Data excerpts:
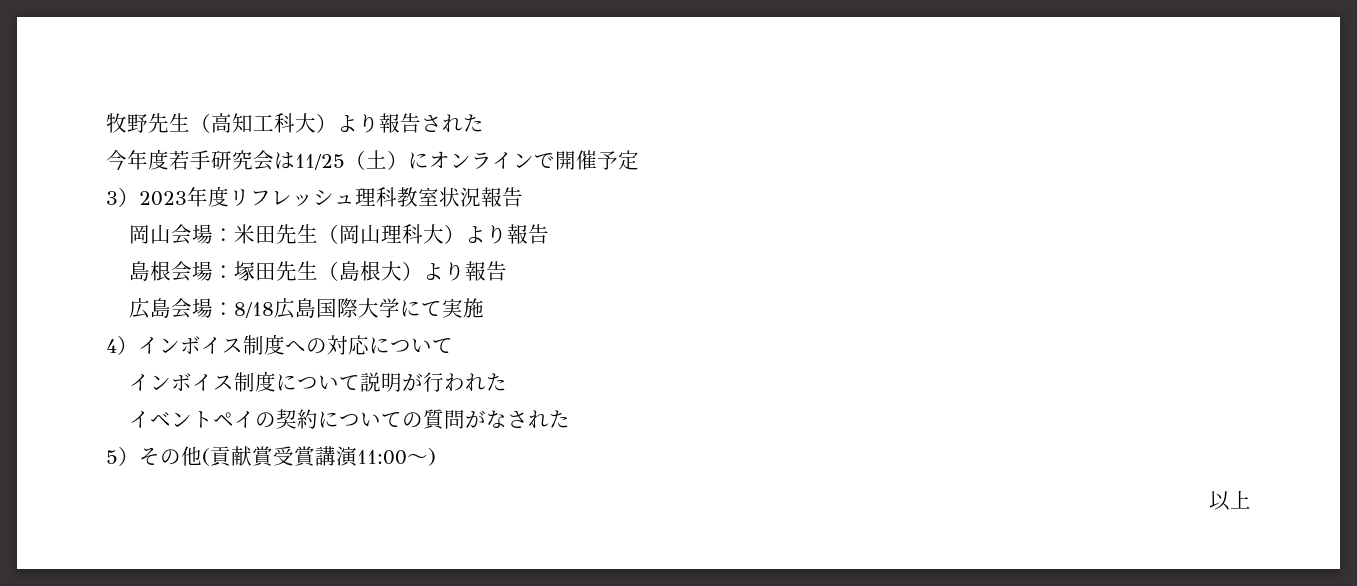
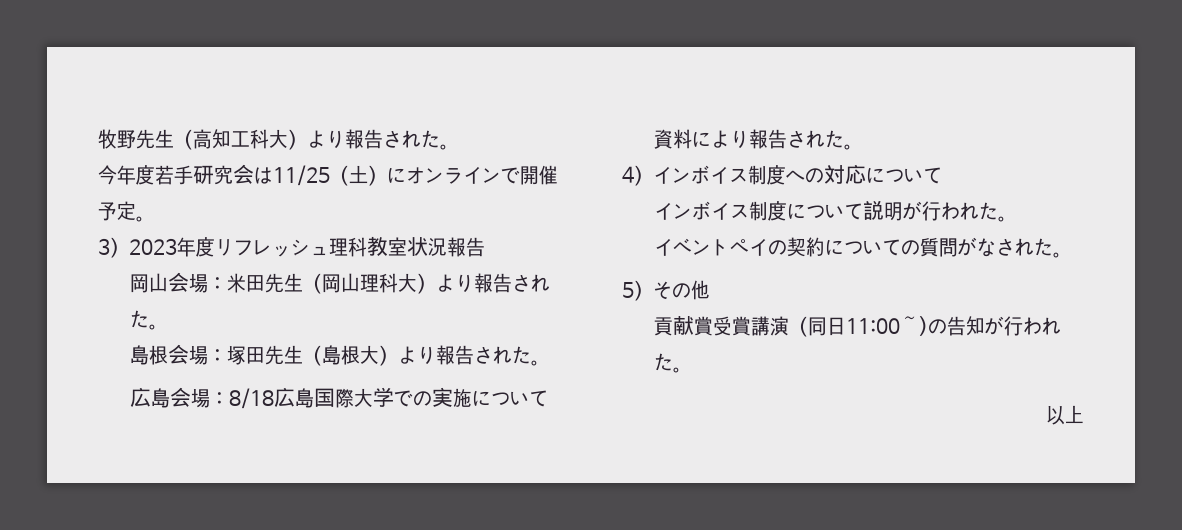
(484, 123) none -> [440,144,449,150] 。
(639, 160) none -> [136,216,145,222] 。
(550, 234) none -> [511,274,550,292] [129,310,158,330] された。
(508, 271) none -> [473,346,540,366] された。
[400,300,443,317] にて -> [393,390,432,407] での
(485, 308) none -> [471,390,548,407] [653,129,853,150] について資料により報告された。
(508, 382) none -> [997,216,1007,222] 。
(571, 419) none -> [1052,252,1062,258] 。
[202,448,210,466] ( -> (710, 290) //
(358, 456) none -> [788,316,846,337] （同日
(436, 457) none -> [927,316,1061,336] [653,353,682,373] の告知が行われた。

- **What needs to be done**
Quote the entries above word for word. Leave the images out.

- **Solution for this task**
(484, 123) none -> [440,144,449,150] 。
(639, 160) none -> [136,216,145,222] 。
(550, 234) none -> [511,274,550,292] [129,310,158,330] された。
(508, 271) none -> [473,346,540,366] された。
[400,300,443,317] にて -> [393,390,432,407] での
(485, 308) none -> [471,390,548,407] [653,129,853,150] について資料により報告された。
(508, 382) none -> [997,216,1007,222] 。
(571, 419) none -> [1052,252,1062,258] 。
[202,448,210,466] ( -> (710, 290) //
(358, 456) none -> [788,316,846,337] （同日
(436, 457) none -> [927,316,1061,336] [653,353,682,373] の告知が行われた。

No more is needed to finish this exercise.